I would also like to make a bold statement claiming that everything we write about doesn’t have to be a document condoning or rejecting something. However, I encourage you to take up this practice whenever you next read a journalistic piece: the practice of figuring out what are the values that the paper is espousing. For example, the paper may be condemning riots; so the value would be peace, right? Who is the paper blaming for the violence? Now go beyond and ask yourself: if person X is being blamed for the violence, what can be his/her motivation/logic to undertake that act. This, my friend, is what critical thinking is about. It is an investigative process. It does require us to conduct a dialogue with others. On a very basic level, we can think of uncovering value systems to be the backbone of critical thinking. However, we do run into one pesky problem: we do have our own value systems through which we may distort whatever we are seeing. And Gods forbid, if we have been trained by the mainstream academia, they feed you with a lot of theories that constantly signal what is good and what is bad. 

To explain these concepts, I am going to take an example of an Instagram post that captures the essence of the argument. We have all been inculcated into a mistaken value system: it mistakes equality to be the most prized social commodity. We have all been led to believe that equality is synonymous to justice. However, in several instances it might be the exact opposite to justice. But the hysteria around equality bleeds on to concepts of freedom. Let us take an instance where equality and freedom might be opposed to each other. Modern Feminism argues in favour of equality of opportunity. Modern society as a whole understands the act of creating separate spaces for menstruating women as barbaric, unsophisticated, and discriminatory. However, most women would agree that there is a need for them to rest on the days they are going through their cycles.
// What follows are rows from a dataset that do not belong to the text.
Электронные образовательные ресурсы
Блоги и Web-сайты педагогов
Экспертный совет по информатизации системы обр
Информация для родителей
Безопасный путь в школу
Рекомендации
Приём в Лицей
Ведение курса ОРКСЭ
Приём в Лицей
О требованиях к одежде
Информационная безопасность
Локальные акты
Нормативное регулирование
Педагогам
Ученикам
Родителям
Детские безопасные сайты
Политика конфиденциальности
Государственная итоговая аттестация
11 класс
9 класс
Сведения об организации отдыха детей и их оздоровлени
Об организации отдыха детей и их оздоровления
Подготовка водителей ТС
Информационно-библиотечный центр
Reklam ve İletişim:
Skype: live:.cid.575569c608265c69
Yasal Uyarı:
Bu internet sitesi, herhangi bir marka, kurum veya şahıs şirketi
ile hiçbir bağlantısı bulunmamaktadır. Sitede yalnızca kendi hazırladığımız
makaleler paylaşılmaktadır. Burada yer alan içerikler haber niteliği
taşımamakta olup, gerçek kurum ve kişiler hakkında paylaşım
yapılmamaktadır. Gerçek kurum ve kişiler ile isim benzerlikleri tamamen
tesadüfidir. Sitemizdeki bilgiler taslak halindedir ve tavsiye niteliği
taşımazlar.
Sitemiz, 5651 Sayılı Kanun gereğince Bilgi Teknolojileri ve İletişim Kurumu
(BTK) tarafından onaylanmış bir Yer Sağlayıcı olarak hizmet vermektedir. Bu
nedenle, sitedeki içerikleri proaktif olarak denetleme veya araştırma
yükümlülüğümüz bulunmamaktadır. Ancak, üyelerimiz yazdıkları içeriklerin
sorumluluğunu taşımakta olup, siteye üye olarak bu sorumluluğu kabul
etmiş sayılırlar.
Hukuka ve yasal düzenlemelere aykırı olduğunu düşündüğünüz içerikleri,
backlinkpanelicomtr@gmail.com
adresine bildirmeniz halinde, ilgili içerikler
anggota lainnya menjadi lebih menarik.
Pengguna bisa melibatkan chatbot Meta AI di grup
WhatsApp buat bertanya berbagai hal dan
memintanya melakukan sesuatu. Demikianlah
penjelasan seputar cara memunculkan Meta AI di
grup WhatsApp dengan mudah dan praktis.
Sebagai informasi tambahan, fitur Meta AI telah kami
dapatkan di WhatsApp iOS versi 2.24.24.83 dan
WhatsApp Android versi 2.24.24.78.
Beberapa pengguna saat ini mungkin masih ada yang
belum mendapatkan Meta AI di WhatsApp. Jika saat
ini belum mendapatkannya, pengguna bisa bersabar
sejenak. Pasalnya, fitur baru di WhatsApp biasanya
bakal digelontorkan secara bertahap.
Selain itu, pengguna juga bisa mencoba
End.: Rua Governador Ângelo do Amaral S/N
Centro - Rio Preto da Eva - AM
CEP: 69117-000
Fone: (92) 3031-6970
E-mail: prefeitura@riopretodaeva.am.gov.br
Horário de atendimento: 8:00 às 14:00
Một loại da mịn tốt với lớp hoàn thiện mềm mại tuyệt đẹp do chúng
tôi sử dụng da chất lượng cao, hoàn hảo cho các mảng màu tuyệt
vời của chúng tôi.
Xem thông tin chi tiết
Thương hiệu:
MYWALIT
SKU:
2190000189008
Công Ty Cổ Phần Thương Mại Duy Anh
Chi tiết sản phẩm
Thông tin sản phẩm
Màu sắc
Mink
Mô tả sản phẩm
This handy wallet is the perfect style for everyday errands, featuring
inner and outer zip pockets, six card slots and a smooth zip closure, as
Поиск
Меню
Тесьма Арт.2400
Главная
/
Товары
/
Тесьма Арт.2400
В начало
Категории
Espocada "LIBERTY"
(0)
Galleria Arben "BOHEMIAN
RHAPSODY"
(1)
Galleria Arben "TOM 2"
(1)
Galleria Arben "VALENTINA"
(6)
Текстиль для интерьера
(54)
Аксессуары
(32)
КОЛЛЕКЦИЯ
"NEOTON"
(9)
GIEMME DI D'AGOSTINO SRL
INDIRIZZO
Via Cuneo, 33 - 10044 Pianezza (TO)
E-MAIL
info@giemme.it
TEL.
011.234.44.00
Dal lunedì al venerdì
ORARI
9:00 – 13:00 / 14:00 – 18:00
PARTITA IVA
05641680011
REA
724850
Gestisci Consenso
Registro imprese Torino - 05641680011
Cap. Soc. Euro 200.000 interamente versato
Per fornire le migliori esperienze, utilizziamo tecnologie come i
This is just one example that goes against the prevalent “progressive myths” that are based and founded on the very Christian morality of equality: that everyone should be equal in the eyes of God, only that God is replaced by Law and other institutions.

It is my opinion that in order to accommodate for cohesive freedoms of individuals, which will promote social harmony, what one needs is tolerance, acceptance, and exchange of values rather than superimposition of one mainstream value onto everything. Everything (specially Indian) when measures through the lens of value systems like oppression, equality, and justice, which have very semitic origins seem a little bit chaotic, un-formulable, if not diabolical. Yet, we as a civilization, have survived onslaughts by negotiating our own value systems in a changing world. I think it is time to make the processes more overt, produce scholarly writings, re-interpret historical events using our lens, and lay our value systems plain without any adulteration.